Helfer sehen Menschenrechte verletzt

Wegen der Zustände in der Einrichtung haben sich Flüchtlingshelfer in einem offenen Brief an die Öffentlichkeit gewandt. Sie sehen die Menschenrechte der Bewohner verletzt. "Die Situation in der Einrichtung ist im Dezember 2020 schlimmer als je zuvor", schreiben die Helfer, die sich bei Medinetz Marburg, der Asylbegleitung Mittelhessen und der Kirche engagieren.

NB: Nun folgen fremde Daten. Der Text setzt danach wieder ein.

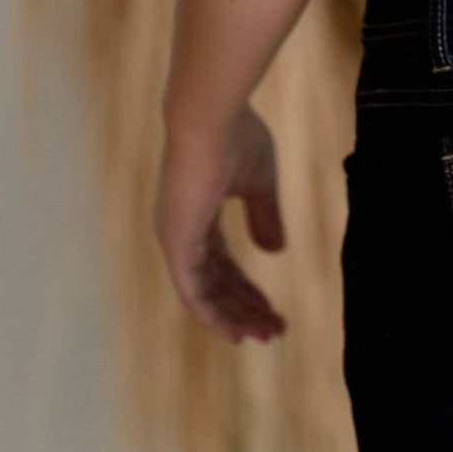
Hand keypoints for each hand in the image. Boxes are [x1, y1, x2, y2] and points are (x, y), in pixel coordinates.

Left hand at [153, 102, 286, 342]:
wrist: (211, 117)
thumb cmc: (235, 137)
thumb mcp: (259, 181)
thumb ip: (264, 216)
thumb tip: (275, 253)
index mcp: (197, 213)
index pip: (222, 262)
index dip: (248, 287)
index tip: (274, 308)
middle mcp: (181, 231)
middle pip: (216, 283)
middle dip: (246, 307)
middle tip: (276, 329)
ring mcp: (176, 239)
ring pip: (206, 294)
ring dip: (236, 317)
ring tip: (268, 335)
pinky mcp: (176, 244)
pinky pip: (194, 293)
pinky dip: (215, 316)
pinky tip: (237, 334)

Die Ehrenamtlichen dürfen derzeit nicht in die Einrichtung. Die Bewohner seien abgeschottet, hätten keinen persönlichen Zugang zu Menschen ihres Vertrauens oder Hilfsangeboten, heißt es in dem Brief. "Uns erreichen immer wieder Anfragen von Bewohnern, die unter akuten oder chronischen Beschwerden leiden und keine ausreichende Behandlung bekommen." Viele Kinder dort seien schulpflichtig, hätten aber seit Monaten keinen Unterricht.

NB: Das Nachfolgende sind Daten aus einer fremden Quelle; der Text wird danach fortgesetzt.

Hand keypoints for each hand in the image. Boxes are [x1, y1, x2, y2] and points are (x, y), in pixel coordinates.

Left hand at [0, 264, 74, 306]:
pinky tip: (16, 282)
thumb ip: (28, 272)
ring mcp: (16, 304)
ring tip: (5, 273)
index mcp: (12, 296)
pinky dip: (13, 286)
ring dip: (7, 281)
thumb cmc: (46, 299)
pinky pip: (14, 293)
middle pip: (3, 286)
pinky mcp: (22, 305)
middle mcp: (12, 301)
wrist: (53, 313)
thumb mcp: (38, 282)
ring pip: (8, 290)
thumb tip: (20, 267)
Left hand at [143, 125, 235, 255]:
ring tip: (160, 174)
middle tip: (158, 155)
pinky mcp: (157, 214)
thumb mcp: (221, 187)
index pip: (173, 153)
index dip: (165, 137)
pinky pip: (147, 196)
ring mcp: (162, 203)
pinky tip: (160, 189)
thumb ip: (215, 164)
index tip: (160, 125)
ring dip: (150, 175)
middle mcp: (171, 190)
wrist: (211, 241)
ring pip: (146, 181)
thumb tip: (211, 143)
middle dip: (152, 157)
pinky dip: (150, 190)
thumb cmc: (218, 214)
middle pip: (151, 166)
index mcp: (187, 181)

Linke fordert rasches Handeln

Auch die Linke im Landtag konstatiert: Die Lage in Neustadt sei schon vor Ausbruch der Pandemie schlecht gewesen, nun sei sie "desolat und unhaltbar". Es könne nicht sein, "dass Menschen so zusammengepfercht auf einem Haufen zusammenleben müssen und das über Monate hinweg", sagt Saadet Sönmez, die integrationspolitische Sprecherin der Fraktion.

Da die schwarz-grüne Landesregierung eine Unterbringung in kleineren Wohnformen aber seit Beginn der Corona-Krise versäumt habe, müsse sie nun noch rasch vor Weihnachten provisorisch handeln. "Die leerstehenden Jugendherbergen haben doch Hilfe angeboten. Das muss jetzt beherzt aufgegriffen werden", sagt Sönmez. Auch leerstehende Hotels könne das Land vorübergehend anmieten.

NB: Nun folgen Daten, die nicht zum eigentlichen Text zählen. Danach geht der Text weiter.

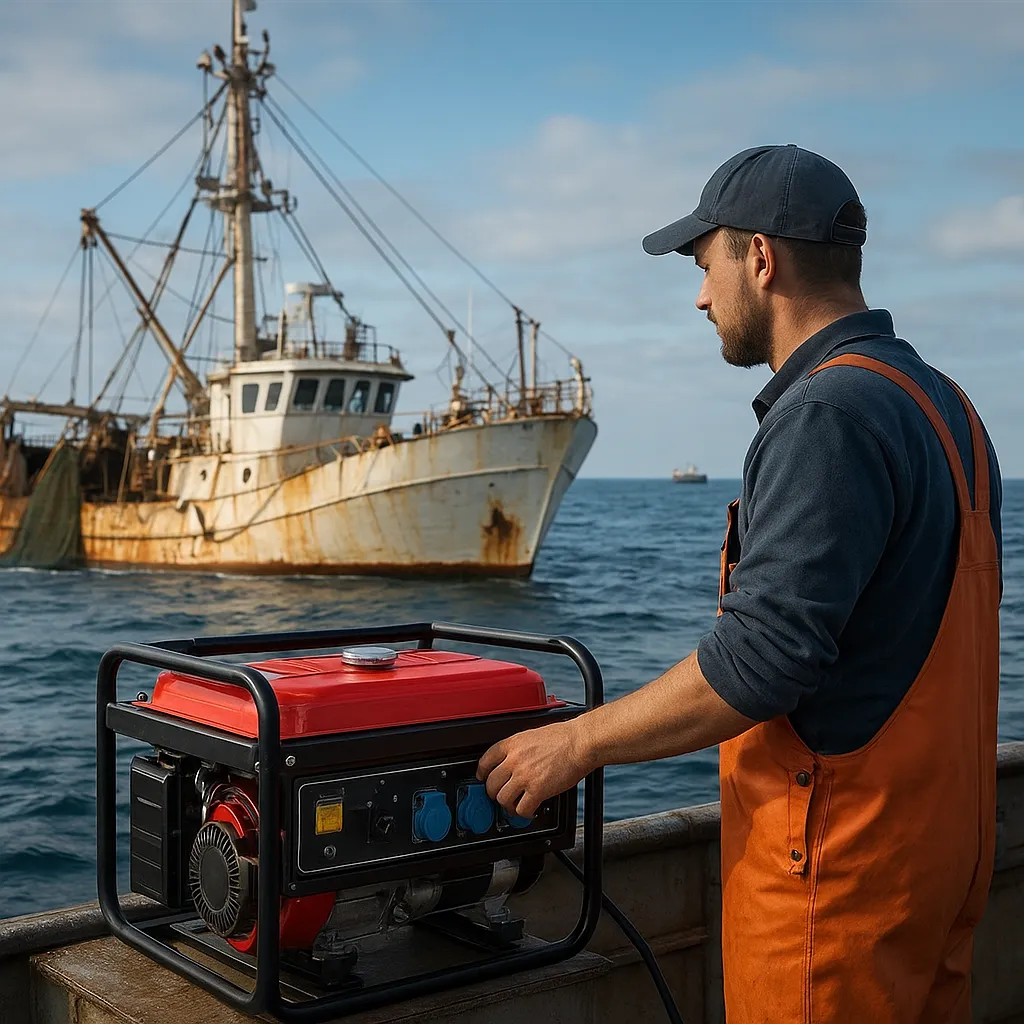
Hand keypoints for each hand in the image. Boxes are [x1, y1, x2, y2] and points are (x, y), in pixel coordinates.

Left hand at [476, 720, 591, 817]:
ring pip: (503, 799)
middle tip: (502, 796)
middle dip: (495, 793)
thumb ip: (519, 749)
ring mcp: (524, 776)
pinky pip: (522, 809)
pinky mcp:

Seit Beginn der Corona-Krise noch voller

Das Sozialministerium in Wiesbaden machte in einer Antwort auf eine Kleine Anfrage der Linken Mitte November geltend, "alle Anstrengungen" in den Flüchtlingsunterkünften zu unternehmen. Dazu zählte laut Minister Kai Klose (Grüne), dass Menschen mit erhöhtem Gesundheitsrisiko außerhalb der Erstaufnahmen untergebracht würden.

Was bisher unternommen wurde, reicht nach Meinung der Oppositionspolitikerin Sönmez bei weitem nicht aus - und das betreffe nicht nur Neustadt. Geradezu widersinnig sei es, dass seit Ausbruch der Pandemie rund 1.000 Menschen zusätzlich in Erstaufnahmeeinrichtungen untergebracht worden seien.

Die Linke sieht das Land in der Pflicht, eine wesentliche Ursache für diese infektionsträchtige Belegung zu beseitigen: Die wegen Corona ins Stocken geratenen Asylverfahren müssten endlich wieder in Gang kommen. Es sei an Hessen, die Voraussetzungen dafür schaffen, dass das Bundesamt für Migration und Flüchtlinge (BAMF) die Anhörungen in Neustadt und anderswo wieder führen könne - ohne die Gesundheit der Beteiligten zu gefährden.